Read of the following two statements
I: `sqrt(3)x-y+4=0` is tangent to the circle `x^(2)+y^(2)=4`
II: `y=(sqrt(m^(2)-1))x+-mr` is tangent to the circle `x^(2)+y^(2)=r^(2)`

To solve the problem, we need to analyze the two statements regarding tangents to circles. ### Step 1: Analyze Statement I The first statement is that the line \( \sqrt{3}x - y + 4 = 0 \) is tangent to the circle \( x^2 + y^2 = 4 \). 1. **Identify the Circle's Radius**: The equation \( x^2 + y^2 = 4 \) represents a circle centered at the origin (0,0) with a radius \( r = 2 \) (since \( r^2 = 4 \)). 2. **Rearrange the Line Equation**: Rearranging the line equation gives us: \[ y = \sqrt{3}x + 4 \] Here, the slope \( m \) of the line is \( \sqrt{3} \) and the y-intercept \( c = 4 \). 3. **Use the Condition for Tangency**: For a line \( y = mx + c \) to be tangent to the circle \( x^2 + y^2 = r^2 \), the condition is: \[ c = \pm r \sqrt{1 + m^2} \] Substituting \( r = 2 \) and \( m = \sqrt{3} \): \[ c = \pm 2 \sqrt{1 + (\sqrt{3})^2} = \pm 2 \sqrt{1 + 3} = \pm 2 \sqrt{4} = \pm 4 \] Since \( c = 4 \), this matches the condition, confirming that the first statement is **true**. ### Step 2: Analyze Statement II The second statement is that the line \( y = \sqrt{m^2 - 1}x \pm mr \) is tangent to the circle \( x^2 + y^2 = r^2 \). 1. **Identify the Circle's Radius**: The equation \( x^2 + y^2 = r^2 \) represents a circle centered at the origin with radius \( r \). 2. **Identify the Slope and Intercept**: The slope \( m = \sqrt{m^2 - 1} \) and the y-intercept \( c = \pm mr \). 3. **Use the Condition for Tangency**: The condition for tangency states: \[ c = \pm r \sqrt{1 + m^2} \] Substituting \( c = \pm mr \) into the tangency condition gives: \[ \pm mr = \pm r \sqrt{1 + m^2} \] Dividing both sides by \( r \) (assuming \( r \neq 0 \)): \[ m = \sqrt{1 + m^2} \] Squaring both sides results in: \[ m^2 = 1 + m^2 \] This simplifies to \( 0 = 1 \), which is not valid unless we consider the original form.

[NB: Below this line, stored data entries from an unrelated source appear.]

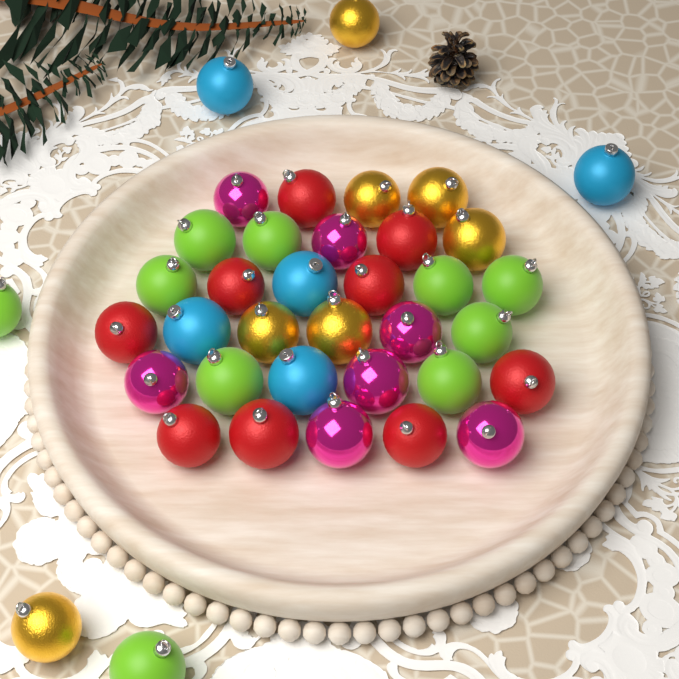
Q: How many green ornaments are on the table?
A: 10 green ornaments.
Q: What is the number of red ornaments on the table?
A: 9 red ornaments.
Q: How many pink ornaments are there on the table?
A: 7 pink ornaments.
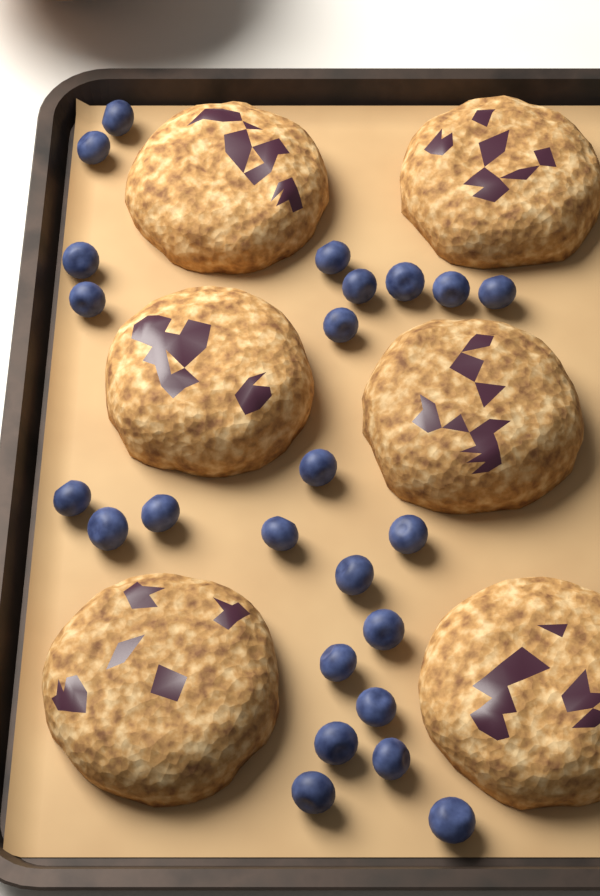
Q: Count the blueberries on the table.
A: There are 24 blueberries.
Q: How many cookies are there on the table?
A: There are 6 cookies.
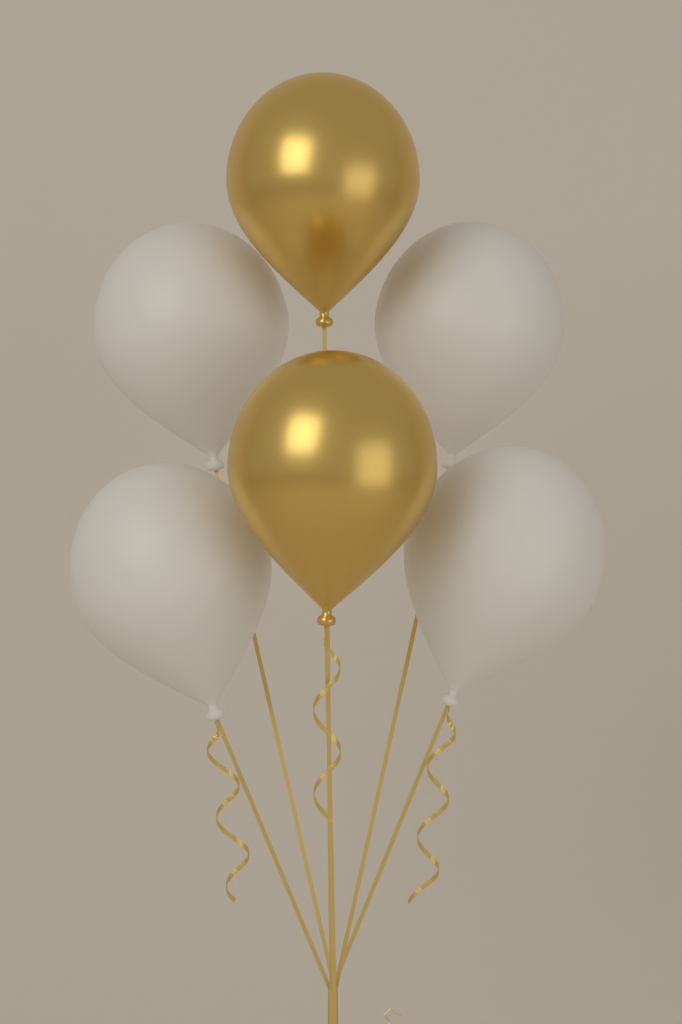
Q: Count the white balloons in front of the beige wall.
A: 4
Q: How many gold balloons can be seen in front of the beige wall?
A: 2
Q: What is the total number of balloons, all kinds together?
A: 6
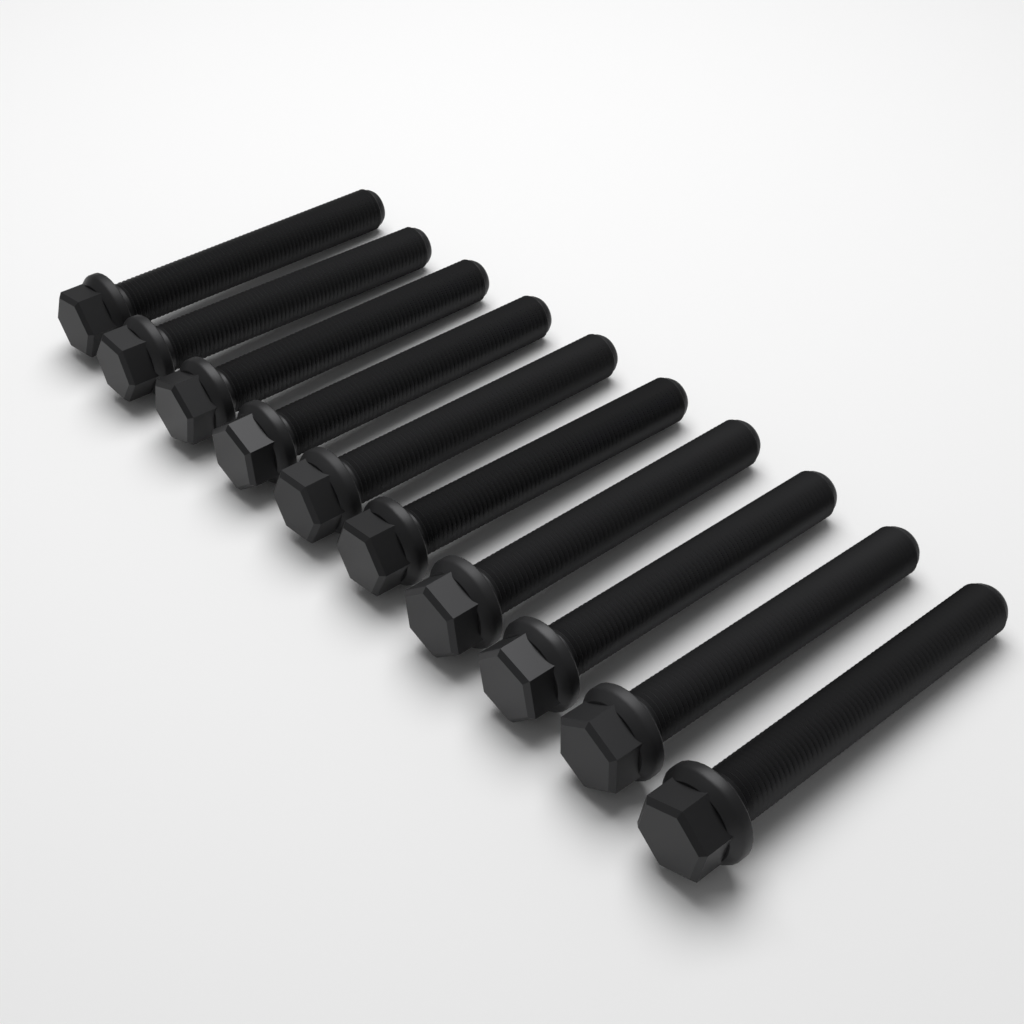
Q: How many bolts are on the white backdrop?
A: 10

However, if we analyze further: \[ c = \pm r \sqrt{m^2} \] This implies that the condition holds true since \( c = \pm mr \) matches the derived condition. Thus, the second statement is also **true**. ### Conclusion Both statements are true, and Statement II is a correct explanation of Statement I.